The San Francisco-based Asian American Legal Foundation, in their amicus brief filing for the Fisher case, underscored the problems with having such racial quotas. Asians, they write, have “historically been, and continue to be, denied access to public schools due to overt racial and ethnic prejudice as well as ostensibly well-intentioned ‘diversity’ programs such as the program at issue here.” The brief went on to explain:

“UT Austin is engaged in racial balancing without any remedial purpose. It is similarly denying applicants access solely because they are of the ‘wrong’ race or ethnicity. And it is proclaiming that its good faith should excuse the fact that it is trammeling on applicants’ civil rights.”

The same is essentially happening in California’s higher education system behind closed doors.

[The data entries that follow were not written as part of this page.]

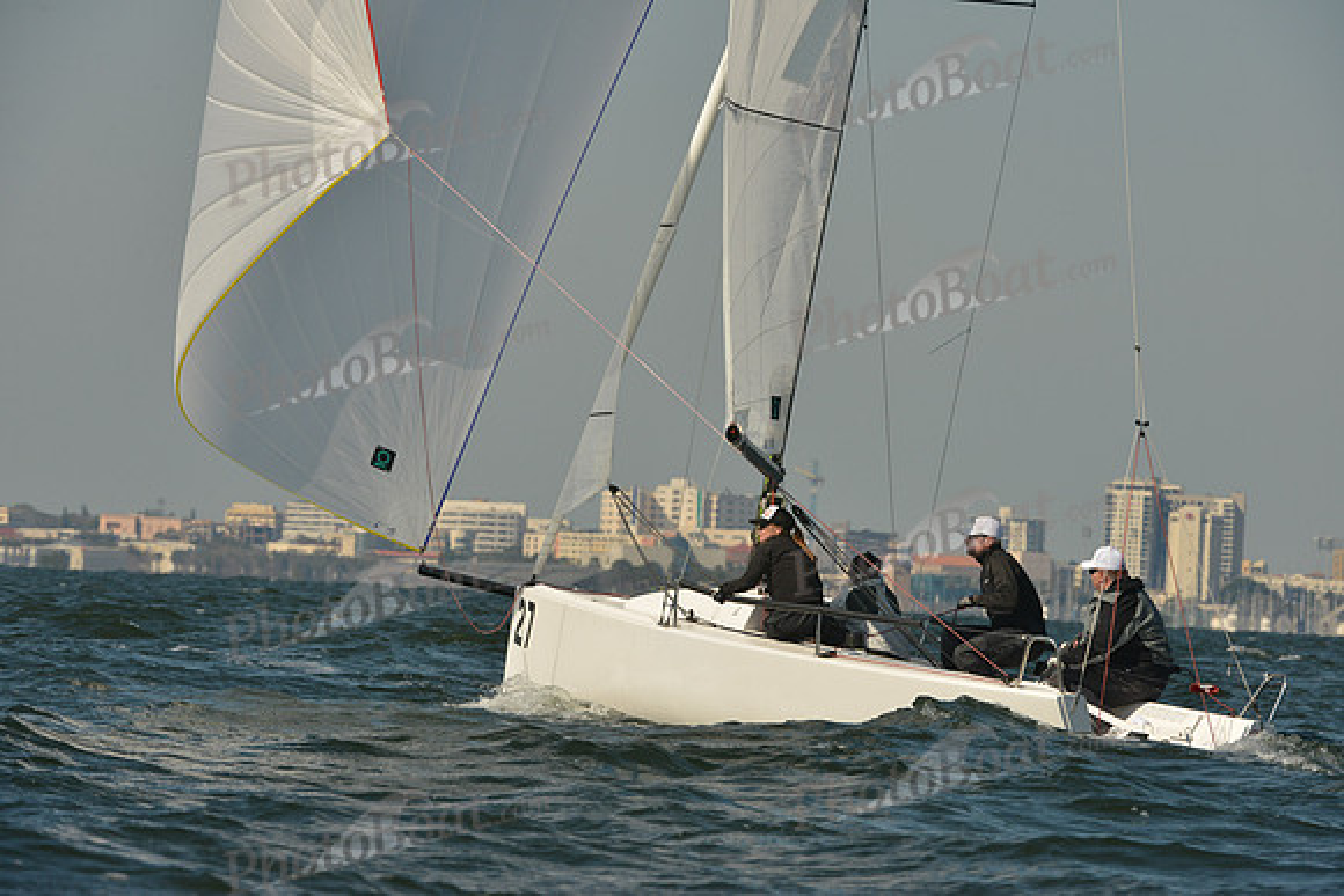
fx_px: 10455
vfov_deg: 4.9
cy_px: 448
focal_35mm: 280
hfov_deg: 7.4
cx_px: 672
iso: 500
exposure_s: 1/1250
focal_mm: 280
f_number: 10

In regards to admissions, Ward Connelly echoed the majority opinion of the Supreme Court and said officers must “use neutral measures first” and “exhaust all avenues of race neutrality” before considering employing policies of racial preferences.

But exempting universities, colleges and schools from the requirements of Prop. 209 would do exactly the opposite.

Connerly and other critics insist that SCA 5 would create the framework for an even broader scope of racial discrimination against qualified students, regardless of their achievements or merit.